= Neurogrid =

Computer hardware to simulate biological brains

With sixteen 12x14 sq-mm chips (Neurocores) assembled on a 6.5x7.5 sq-in circuit board (shown above), Neurogrid can model a slab of cortex with up to 16x256x256 neurons. The chips are interconnected in a binary tree by 80M spike/sec links. An on-chip RAM (in each Neurocore) and an off-chip RAM (on a daughterboard, not shown) softwire vertical and horizontal cortical connections, respectively.

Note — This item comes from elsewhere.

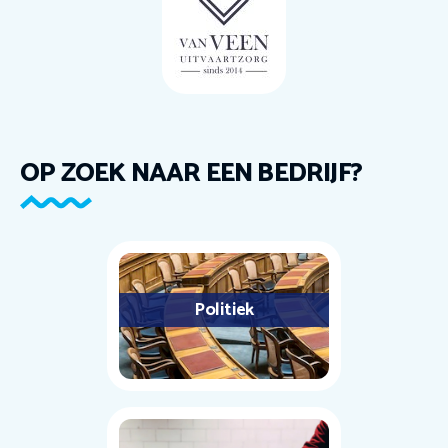
OP ZOEK NAAR EEN BEDRIJF?
Politiek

Neurogrid is a piece of computer hardware that is designed specifically for simulation of biological brains. It uses analog computation to emulate ion channel activity, and digital communication to softwire structured connectivity patterns. Neurogrid simulates one million neurons and six billion synapses in real time. The neurons spike at a rate of ten times a second. In terms of the total number of simulated neurons, it rivals simulations done by the Blue Brain Project. However, by running the simulation of whole neurons, instead of simulation on molecular level, it needs only one millionth of Blue Brain's power. The entire board consumes less than two watts of electrical energy.

Neurogrid was designed and built by the Brains in Silicon group at Stanford University, led by Kwabena Boahen. The Neurogrid hardware was first up and running in late 2009. Since then, it has been used to start performing simulation experiments.

The Neurogrid board contains sixteen Neurocores, each of which has 256 x 256 silicon neurons in an 11.9 mm x 13.9 mm chip. An off-chip RAM and an on-chip RAM (in each Neurocore) softwire horizontal and vertical cortical connections, respectively. With 61 graded and 18 binary programmable parameters, common to all of its silicon neurons, a Neurocore can model a variety of spiking and interaction patterns.